- _Exercise prompt_
Convert the material from the line containing "aanbiedingen en meer." down to the line containing "Salas de reunión", both lines included, into a JSON list of strings with one string per line. Omit blank lines and the picture markers.
Start of Given entries
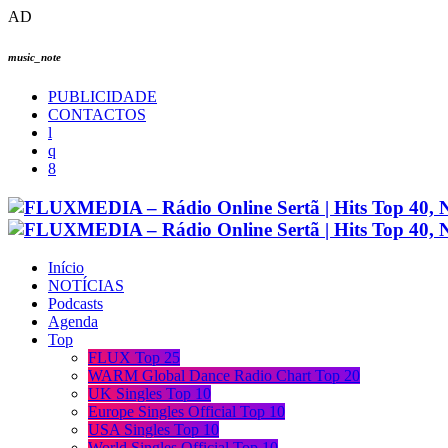
AD
music_note
PUBLICIDADE
CONTACTOS
Início
NOTÍCIAS
Podcasts
Agenda
Top
FLUX Top 25
WARM Global Dance Radio Chart Top 20
UK Singles Top 10
Europe Singles Official Top 10
USA Singles Top 10
World Singles Official Top 10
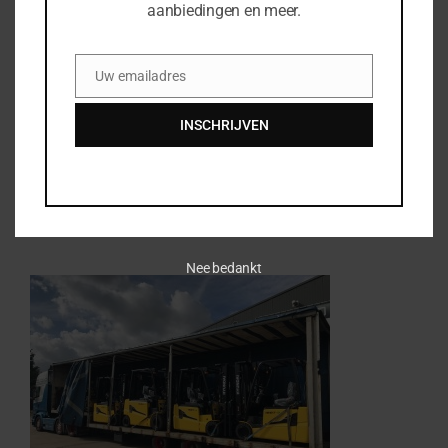
aanbiedingen en meer.
Uw vraag of opmerking
Uw emailadres
Email
INSCHRIJVEN
Nee bedankt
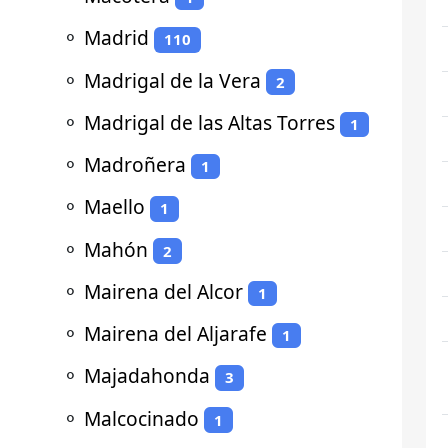
⚬
Madrid
110
⚬
Madrigal de la Vera
2
⚬
Madrigal de las Altas Torres
1
⚬
Madroñera
1
⚬
Maello
1
⚬
Mahón
2
⚬
Mairena del Alcor
1
⚬
Mairena del Aljarafe
1
⚬
Majadahonda
3
⚬
Malcocinado
1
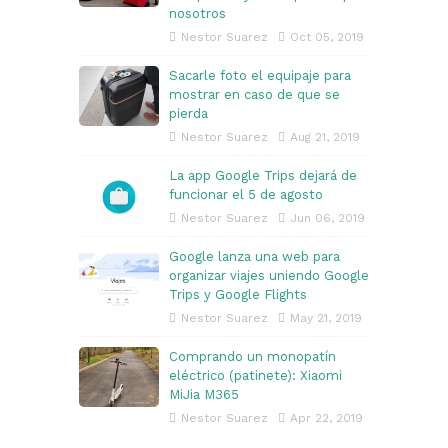
nosotros
Nestor Suarez
Oct 05, 2019
Sacarle foto el equipaje para
mostrar en caso de que se
pierda
Nestor Suarez
Aug 21, 2019
La app Google Trips dejará de
funcionar el 5 de agosto
Nestor Suarez
Jun 06, 2019
Google lanza una web para
organizar viajes uniendo Google
Trips y Google Flights
Nestor Suarez
May 21, 2019
Comprando un monopatín
eléctrico (patinete): Xiaomi
MiJia M365
Nestor Suarez
Apr 22, 2019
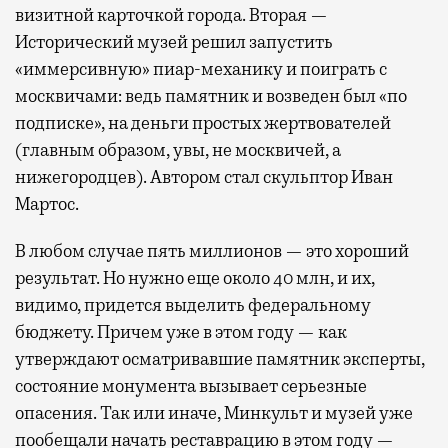
визитной карточкой города. Вторая —
Исторический музей решил запустить
«иммерсивную» пиар-механику и поиграть с
москвичами: ведь памятник и возведен был «по
подписке», на деньги простых жертвователей
(главным образом, увы, не москвичей, а
нижегородцев). Автором стал скульптор Иван
Мартос.
В любом случае пять миллионов — это хороший
результат. Но нужно еще около 40 млн, и их,
видимо, придется выделить федеральному
бюджету. Причем уже в этом году — как
утверждают осматривавшие памятник эксперты,
состояние монумента вызывает серьезные
опасения. Так или иначе, Минкульт и музей уже
пообещали начать реставрацию в этом году —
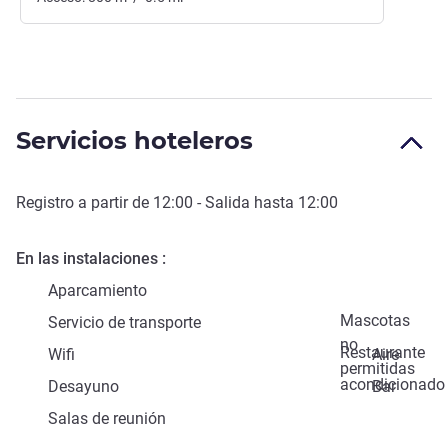
Servicios hoteleros
Registro a partir de
12:00
- Salida hasta
12:00
En las instalaciones
Aparcamiento
Mascotas
Servicio de transporte
no
Restaurante
Wifi
Aire
permitidas
acondicionado
Desayuno
Bar
Salas de reunión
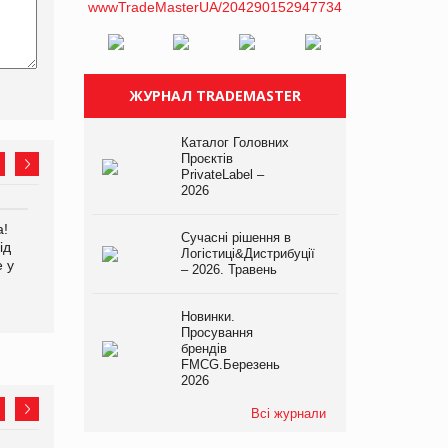
ЖУРНАЛ TRADEMASTER
Каталог Головних
Проєктів
PrivateLabel –
2026
а!
EVA.UA запустила
Kraft Heinz скоротила
Сучасні рішення в
ід
кампанію «Хто б знав» про
збиток у першому півріччі
Логістиці&Дистрибуції
е у
асортимент, якого покупці
– 2026. Травень
не очікують побачити на
платформі
Новинки.
Просування
брендів
FMCG.Березень
2026
Всі журнали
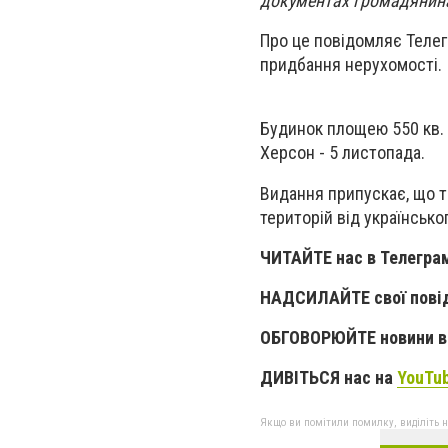
документах громадянина
Про це повідомляє Телег
придбання нерухомості.
Будинок площею 550 кв. 
Херсон - 5 листопада.
Видання припускає, що т
територій від українсько
ЧИТАЙТЕ нас в Телегра
НАДСИЛАЙТЕ свої пові
ОБГОВОРЮЙТЕ новини в 
ДИВІТЬСЯ нас на
YouTu
Якщо ви помітили помилку, виділіть нео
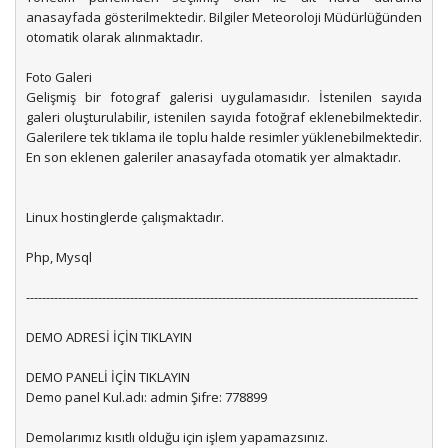
anasayfada gösterilmektedir. Bilgiler Meteoroloji Müdürlüğünden
otomatik olarak alınmaktadır.
Foto Galeri
Gelişmiş bir fotograf galerisi uygulamasıdır. İstenilen sayıda
galeri oluşturulabilir, istenilen sayıda fotoğraf eklenebilmektedir.
Galerilere tek tıklama ile toplu halde resimler yüklenebilmektedir.
En son eklenen galeriler anasayfada otomatik yer almaktadır.
Linux hostinglerde çalışmaktadır.
Php, Mysql
--------------------------------------------------------------------------------------------------
DEMO ADRESİ İÇİN TIKLAYIN
DEMO PANELİ İÇİN TIKLAYIN
Demo panel Kul.adı: admin Şifre: 778899
Demolarımız kısıtlı olduğu için işlem yapamazsınız.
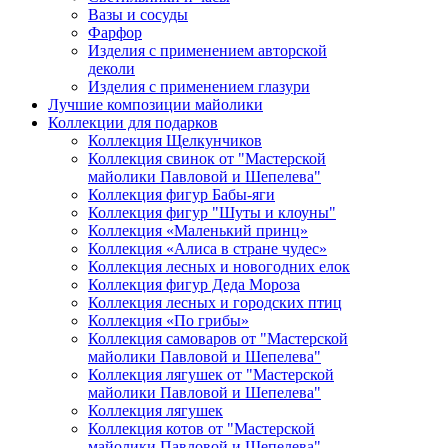
Вазы и сосуды
Фарфор
Изделия с применением авторской
деколи
Изделия с применением глазури
Лучшие композиции майолики
Коллекции для подарков
Коллекция Щелкунчиков
Коллекция свинок от "Мастерской
майолики Павловой и Шепелева"
Коллекция фигур Бабы-яги
Коллекция фигур "Шуты и клоуны"
Коллекция «Маленький принц»
Коллекция «Алиса в стране чудес»
Коллекция лесных и новогодних елок
Коллекция фигур Деда Мороза
Коллекция лесных и городских птиц
Коллекция «По грибы»
Коллекция самоваров от "Мастерской
майолики Павловой и Шепелева"
Коллекция лягушек от "Мастерской
майолики Павловой и Шепелева"
Коллекция лягушек
Коллекция котов от "Мастерской
майолики Павловой и Шепелева"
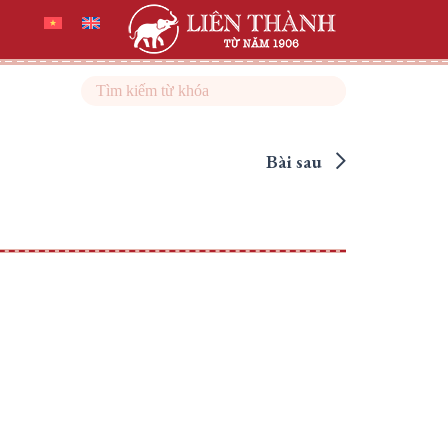
Search
Bài sau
End of Given entries
- _Task result_
[
  "aanbiedingen en meer.",
  "Uw vraag of opmerking",
  "Uw emailadres",
  "Email",
  "INSCHRIJVEN",
  "Nee bedankt",
  "⚬",
  "Madrid",
  "110",
  "⚬",
  "Madrigal de la Vera",
  "2",
  "⚬",
  "Madrigal de las Altas Torres",
  "1",
  "⚬",
  "Madroñera",
  "1",
  "⚬",
  "Maello",
  "1",
  "⚬",
  "Mahón",
  "2",
  "⚬",
  "Mairena del Alcor",
  "1",
  "⚬",
  "Mairena del Aljarafe",
  "1",
  "⚬",
  "Majadahonda",
  "3",
  "⚬",
  "Malcocinado",
  "1",
  "nosotros",
  "Nestor Suarez",
  "Oct 05, 2019",
  "Sacarle foto el equipaje para",
  "mostrar en caso de que se",
  "pierda",
  "Nestor Suarez",
  "Aug 21, 2019",
  "La app Google Trips dejará de",
  "funcionar el 5 de agosto",
  "Nestor Suarez",
  "Jun 06, 2019",
  "Google lanza una web para",
  "organizar viajes uniendo Google",
  "Trips y Google Flights",
  "Nestor Suarez",
  "May 21, 2019",
  "Comprando un monopatín",
  "eléctrico (patinete): Xiaomi",
  "MiJia M365",
  "Nestor Suarez",
  "Apr 22, 2019",
  "визитной карточкой города. Вторая —",
  "Исторический музей решил запустить",
  "«иммерсивную» пиар-механику и поиграть с",
  "москвичами: ведь памятник и возведен был «по",
  "подписке», на деньги простых жертвователей",
  "(главным образом, увы, не москвичей, а",
  "нижегородцев). Автором стал скульптор Иван",
  "Мартос.",
  "В любом случае пять миллионов — это хороший",
  "результат. Но нужно еще около 40 млн, и их,",
  "видимо, придется выделить федеральному",
  "бюджету. Причем уже в этом году — как",
  "утверждают осматривавшие памятник эксперты,",
  "состояние монумента вызывает серьезные",
  "опасения. Так или иначе, Минкульт и музей уже",
  "пообещали начать реставрацию в этом году —",
  "Servicios hoteleros",
  "Registro a partir de",
  "12:00",
  "- Salida hasta",
  "12:00",
  "En las instalaciones",
  "Aparcamiento",
  "Mascotas",
  "Servicio de transporte",
  "no",
  "Restaurante",
  "Wifi",
  "Aire",
  "permitidas",
  "acondicionado",
  "Desayuno",
  "Bar",
  "Salas de reunión"
]